Your objective → Decide whether each statement agrees with the interview below, answering yes or no and quoting the deciding words: (a) the one answering would work with Aziz Ansari again; (b) phase two is described as easier than phase one; (c) the one answering considers personal feelings about these people highly relevant.

Document section →
== Segment start ==
The Good Place is one of few shows that explicitly asks how to live a good life, how to be kind to each other, what we owe to one another, even with all the messiness and difficulty of adult life. I’m gonna try to ask something in a real-world context now. I know you apologized last year for having Louis CK on Parks and Recreation even after you’d heard the rumors. It’s a very different, less black-and-white situation with Aziz Ansari. How do you handle each? Would you work with Aziz again?

Well, you know. (Laughs) The answer is yes, I would. And the tricky thing about all of this stuff is this kind of national reckoning that the entertainment industry has finally had with itself—or at least has begun to have, I would say—we’re far from actually having the complete, sort of thought process and emotional processing that is required. There was a lot of dust and a lot of that dust has now settled a little bit, and now it’s time for everybody to really think hard and reflect and change and grow and do all of that stuff that is required to heal. And I’m not talking about any one person or group of people. The initial revelation of how prevalent all of these things are is over. And now it’s phase two. Phase two is going to be equally tough and hard and it’s going to require a lot of emotional turmoil and thought processes and investigations and all that stuff. And I am happy that it’s happening. I’m excited for it to happen.

But I also think that now is the time when we can start getting specific and really honing in on, what are the behaviors that need to be immediately outlawed forever? What are the behaviors that are more prevalent than others? What are the differences and similarities between them? What are the patterns? We need to start really delving into this stuff in a real, intense way to make sure that we get to the bottom of all of it. And that’s gonna be more fruitful, I think, in the long run than phase one. Phase one was like, just an apocalypse of “holy shit, look at everything that’s been happening.” Now we get to start actually investigating, and that’s good, I think. That’s positive and that’s what should happen. But it also means that we have to get specific.

My personal feelings about all of these people are not really super relevant? (Laughs) At least, they’re way lower on the ladder of importance than a lot of other people’s feelings and thoughts about them. But it’s weird, this question brings us all the way back to the beginning. Because the important thing to me is that we all keep trying. Like, so much of this stuff happened in part because no one wanted to confront it or think about it or deal with it or raise their hand and say, this is happening and this is real. And that part of the problem and that sort of calcified system is over, which is good. Now we get to start saying, OK, now that we know about this, let’s talk about it. And the only thing you can do is to keep trying to sort through it and figure it out.

That’s what we all need to do in every one of these cases is keep talking about it, don’t ignore it, confront it, deal with it, cope with it, root it out where it needs to be rooted out. That’s the cure for this, ultimately, I think. The cure for any bad behavior, any systematic bad behavior, any calcified bad behavior, is to be like, sorry! We just gotta keep talking about it. I know it’s exhausting. But think about how exhausting it was for people when no one would talk about it. That’s how I feel about all of this stuff.
== Segment end ==
Extracted material →
== Segment start ==
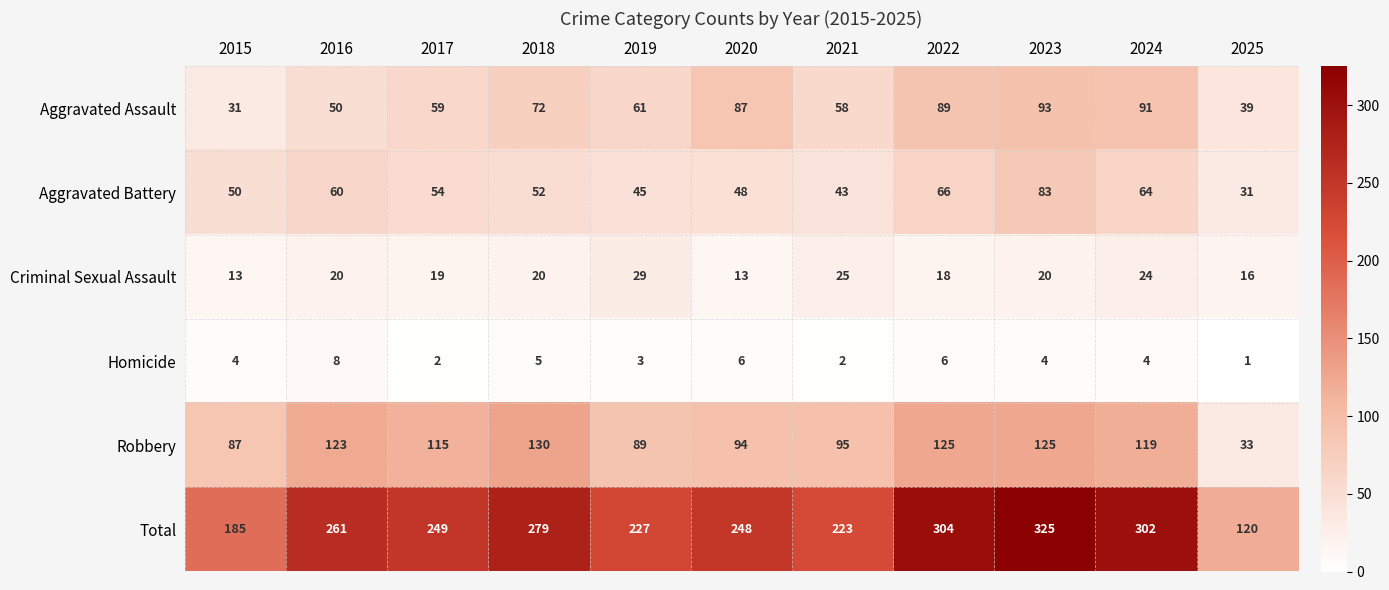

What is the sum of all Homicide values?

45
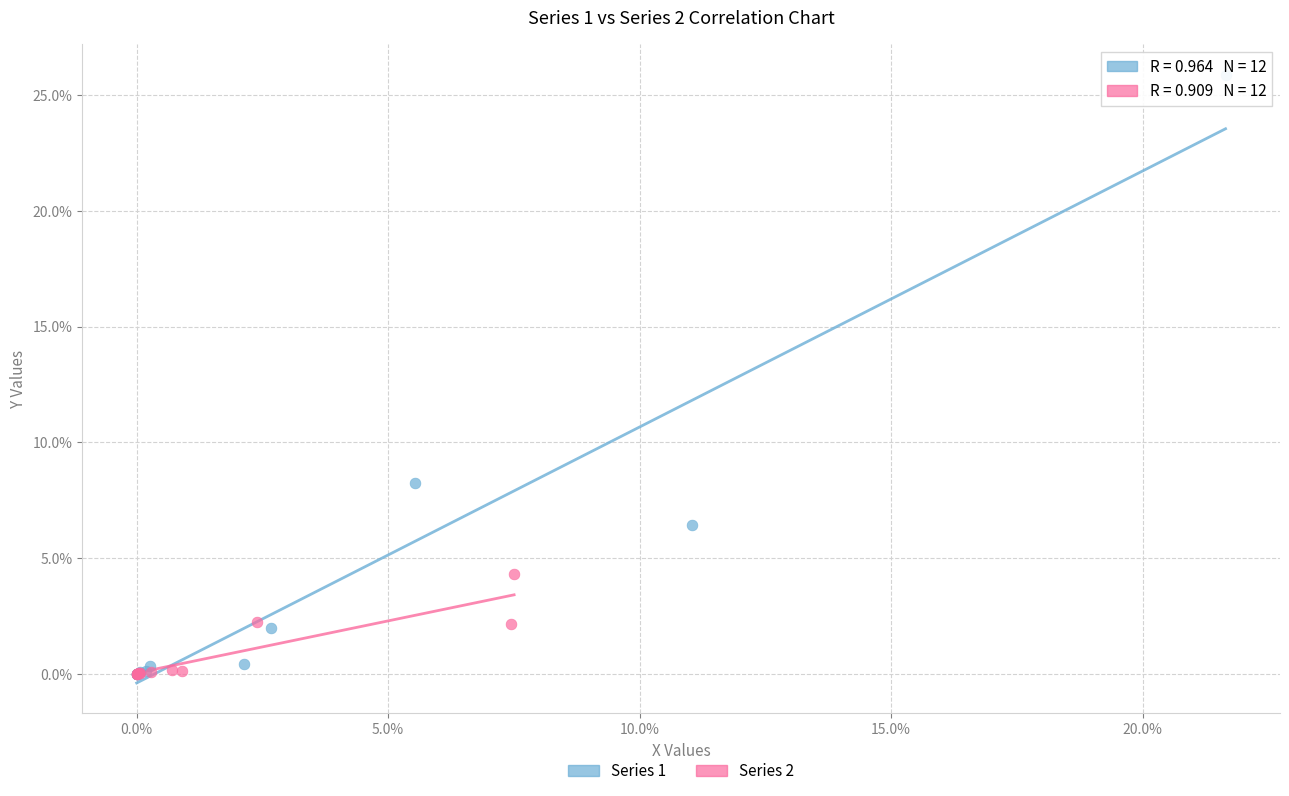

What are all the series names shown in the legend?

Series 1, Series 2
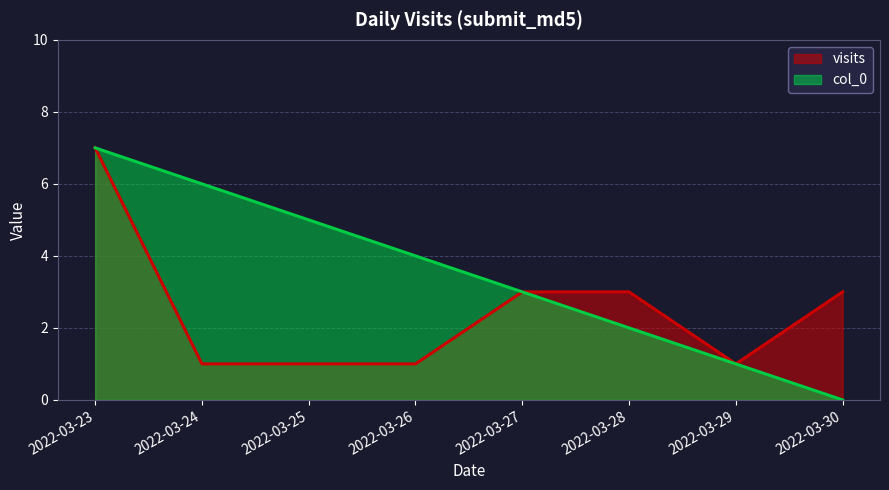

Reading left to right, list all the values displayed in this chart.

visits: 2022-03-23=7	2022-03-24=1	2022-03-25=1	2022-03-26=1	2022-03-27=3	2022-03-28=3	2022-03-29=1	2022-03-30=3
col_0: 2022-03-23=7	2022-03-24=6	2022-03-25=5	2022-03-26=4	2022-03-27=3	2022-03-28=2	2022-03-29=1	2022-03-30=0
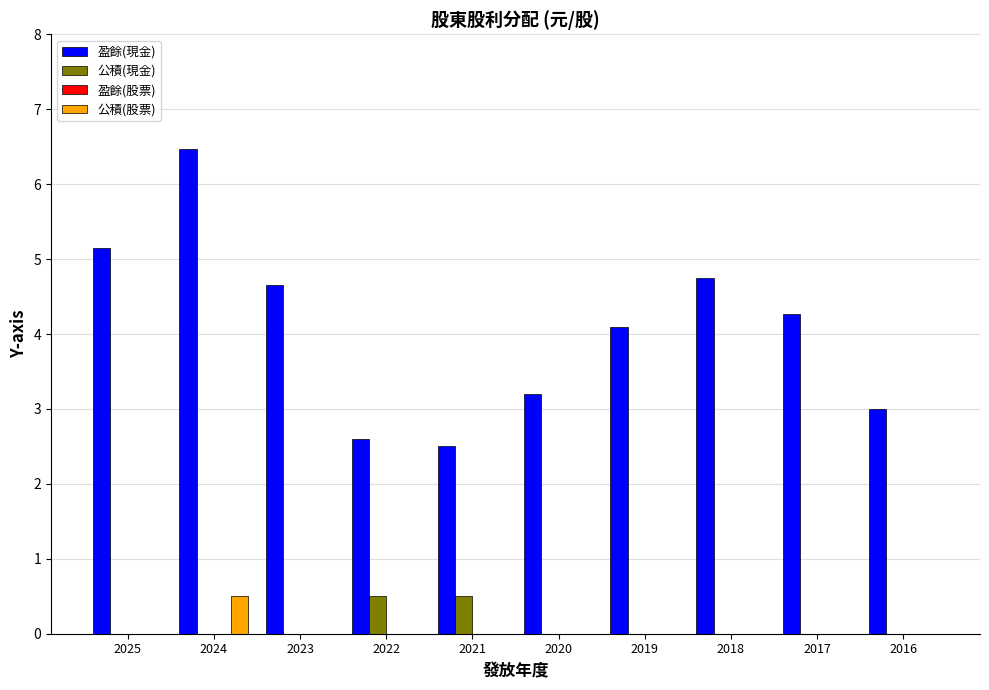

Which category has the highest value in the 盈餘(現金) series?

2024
== Segment end ==
Written solution →
(a) Yes: "The answer is yes, I would."
(b) No: "Phase two is going to be equally tough and hard"
(c) No: "My personal feelings about all of these people are not really super relevant?"